The interactivity is very high, probably even higher than in the shell. 
When I was learning Python and learning Visual, I found the fast edit/run 
cycle much more supportive than trying to work in the shell. When I edit, 
it is easy to change an early line in the program, press F5, and see what 
happens. I found it very difficult to do that kind of exploration in the 
shell. I gather than experts can use the shell to very good effect, but I'm 
convinced from my own experience and that of our many students that an 
editor is much preferable, at least initially (not that I personally now 
see any reason to become expert in using the shell, though). I also found 
it quite opaque getting a mental model of what modules were loaded or not, 
whereas this is all completely transparent in the editor environment.
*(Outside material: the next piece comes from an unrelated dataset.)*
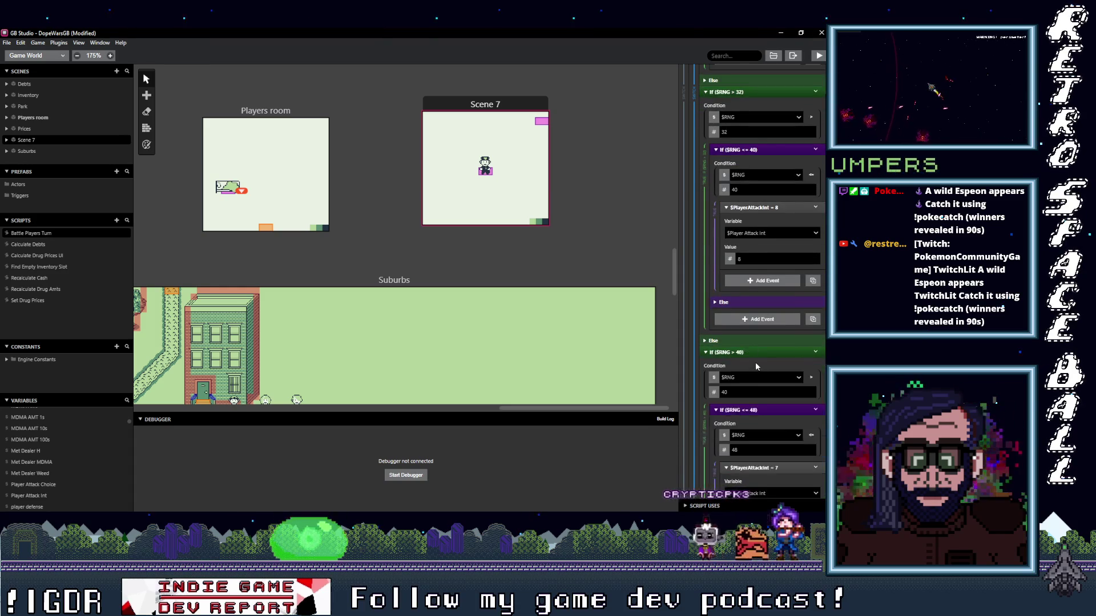
scroll(754, 365, down, 3)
I understand that Guido is uncomfortable with automatic saves. But they 
work marvelously for the novice, and the expert once told can decide to 
save a copy somewhere at appropriate times. Also note that during a session 
there is unlimited undo. The automatic save NEVER caused our students 
problems, neither operational nor functional. Rather it made a major 
complication of programming something that just worked as expected and 
vanished into the woodwork. Our students could focus on the task rather 
than on the mechanics.

It would be interesting if someone who feels very productive in the shell 
could spend some time in the new editor and report what operations, if any, 
they find are poorly supported in the editor compared with the shell.

Bruce

> --On Saturday, July 14, 2001 16:51 -0400 David Scherer
> <dscherer@vysics.com> wrote:
>
> There should be two separate ways (e.g. two separate start menu icons on
> Windows) to start the editor and the shell.  I believe there is already
> a way to start in shell mode using different command line arguments.
>
> The VPython idle starts in editor mode by default because the shell mode
> does not provide remote execution (which is essential for us) and
> because Bruce and Ruth were not interested in the shell as a pedagogical
> tool*.
>
> Dave
>
> * Because of the irreversibility of actions: unlike in an editor, "undo"
> doesn't, and correcting a mistake can sometimes be impossible.  The
> "responsiveness" of a shell, on the other hand, is very nice for
> learning, so we tried to get as much of that as possible into the
> editing environment (e.g. with single-key run).  The preferred use of
> the editor is then to re-run the program after every few lines of code!